I knew that Dave was not like conventional shrinks. He said he tried to come up with creative approaches to problems, approaches that might seem totally whacked to some. But he was confident that he was on the right track with me.

“What exactly is it you're trying to cure me of,” I asked, “aside from my problem of being so normal, or at least appearing to be normal?”

“Sheesh,” Dave said. “Maybe cure is the wrong word. I'm just trying to help. It has to do with your mother, remember. You must miss her a lot.”

“I do. Every minute of the day.”

“That's good.”

“It is?”

“You loved her?”

“Of course; she was my mother. Did you love your mother?”

“I still do.”

“She's alive?”

“Yes. Nearly eighty. She still tells me I need a haircut every time I see her.”

“You do need a haircut. For an old guy, you look a little flaky with that shaggy mop and those sideburns.”

“You think I should look normal?”

“No. Maybe not.”

“Meanwhile, back at the ranch...” he said, which was Dave's way of trying to get back on subject — this issue of me and the fact I'd been acting so seemingly normal, which seemed to upset everyone so much. “How do you feel about this smoking thing?”
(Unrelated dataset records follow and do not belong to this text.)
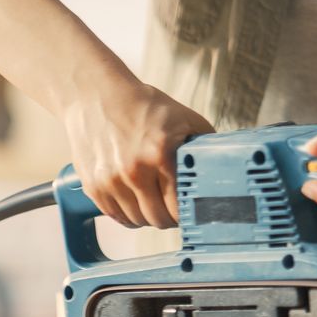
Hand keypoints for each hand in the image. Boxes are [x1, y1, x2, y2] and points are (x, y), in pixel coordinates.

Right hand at [61, 76, 213, 228]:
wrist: (97, 96)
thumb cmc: (145, 107)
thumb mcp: (185, 119)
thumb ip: (206, 147)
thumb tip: (224, 170)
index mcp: (161, 153)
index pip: (180, 207)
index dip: (190, 212)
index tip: (193, 210)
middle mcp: (134, 170)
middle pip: (159, 219)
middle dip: (171, 217)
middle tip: (175, 208)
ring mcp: (110, 180)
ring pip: (138, 220)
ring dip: (149, 216)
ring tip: (155, 201)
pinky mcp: (93, 185)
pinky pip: (116, 216)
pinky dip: (128, 215)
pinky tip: (136, 202)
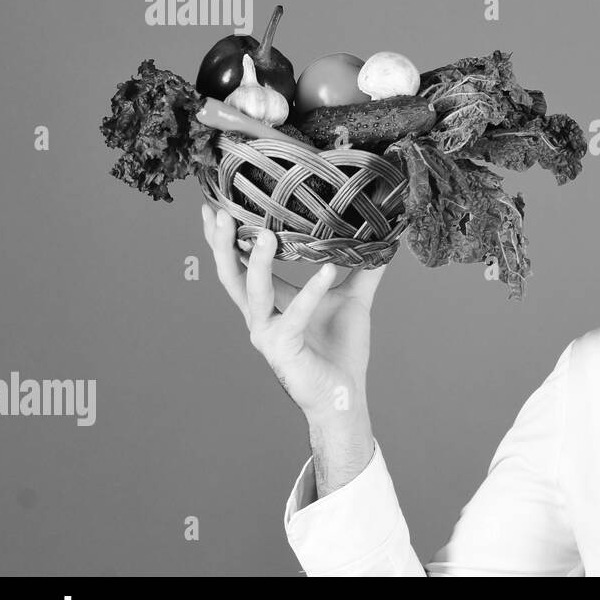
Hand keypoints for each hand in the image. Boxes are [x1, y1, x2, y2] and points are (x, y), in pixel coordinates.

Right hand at [200, 203, 387, 432]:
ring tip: (265, 234)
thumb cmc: (342, 350)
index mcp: (270, 301)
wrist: (345, 395)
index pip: (239, 263)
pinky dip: (311, 292)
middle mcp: (260, 315)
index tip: (216, 204)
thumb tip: (383, 236)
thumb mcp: (353, 298)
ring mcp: (266, 333)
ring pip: (251, 292)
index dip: (225, 238)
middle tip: (222, 211)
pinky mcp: (282, 349)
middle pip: (230, 274)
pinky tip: (328, 272)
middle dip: (222, 243)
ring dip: (257, 262)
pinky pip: (294, 316)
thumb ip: (364, 267)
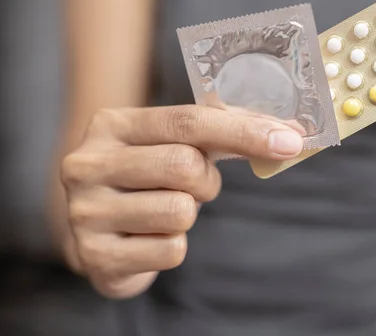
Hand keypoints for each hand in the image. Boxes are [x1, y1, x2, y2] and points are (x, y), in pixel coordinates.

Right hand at [61, 105, 303, 298]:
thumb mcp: (169, 144)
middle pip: (185, 165)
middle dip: (206, 180)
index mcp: (111, 124)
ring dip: (188, 213)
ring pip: (180, 211)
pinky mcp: (96, 254)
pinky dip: (174, 245)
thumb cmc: (144, 179)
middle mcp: (88, 164)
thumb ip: (220, 132)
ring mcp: (86, 211)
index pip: (187, 121)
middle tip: (194, 185)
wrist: (95, 229)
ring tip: (165, 210)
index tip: (288, 141)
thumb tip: (288, 134)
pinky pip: (171, 250)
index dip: (244, 131)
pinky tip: (149, 238)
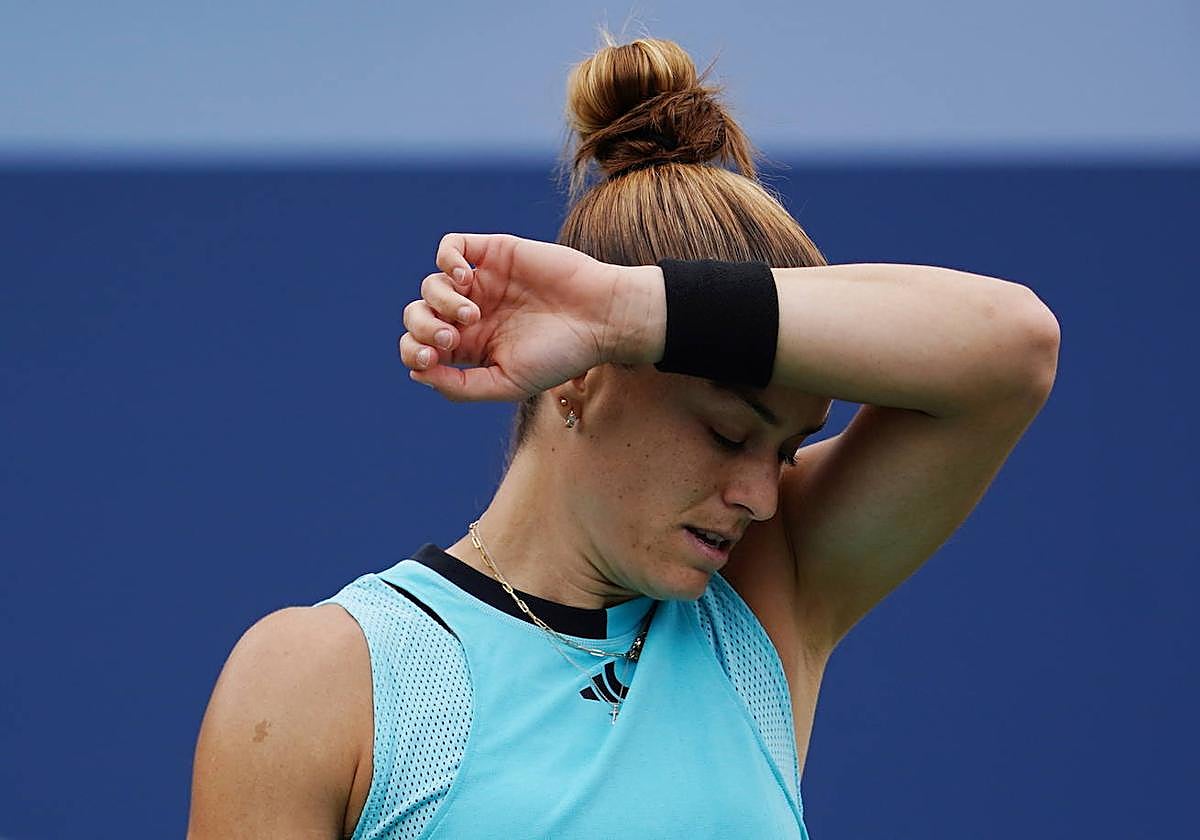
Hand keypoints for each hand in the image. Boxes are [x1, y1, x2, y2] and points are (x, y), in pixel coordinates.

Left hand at [399, 233, 625, 401]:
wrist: (601, 318)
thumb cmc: (561, 355)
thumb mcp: (507, 383)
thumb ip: (461, 387)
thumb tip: (417, 374)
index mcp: (472, 346)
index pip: (420, 347)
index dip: (414, 353)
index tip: (433, 360)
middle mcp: (471, 313)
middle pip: (418, 315)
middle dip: (423, 328)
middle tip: (452, 337)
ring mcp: (482, 282)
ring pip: (430, 284)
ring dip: (440, 301)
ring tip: (473, 313)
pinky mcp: (494, 252)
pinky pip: (451, 246)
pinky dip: (446, 260)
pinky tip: (465, 278)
So we did that one long and hard. Maybe I was acting out my anger and my hurt. That was the theory. Dave didn't have to give me a lecture about the fact that my smoking career should be short. From the start, I knew I couldn't commit myself to the smoking lifestyle. I was pretty sure it wasn't worth lung cancer and sexual dysfunction.

My only true commitment to the smoking world was love of the foray into the woods at noon hour and
then right after school, a quick couple of puffs with the gang at the designated spot near the bus garage followed by running for the bus with nicotine breath. Sometimes it was me keeping pace with Scott Rutledge, which must have raised a few eyebrows at the mingling of such strange companions.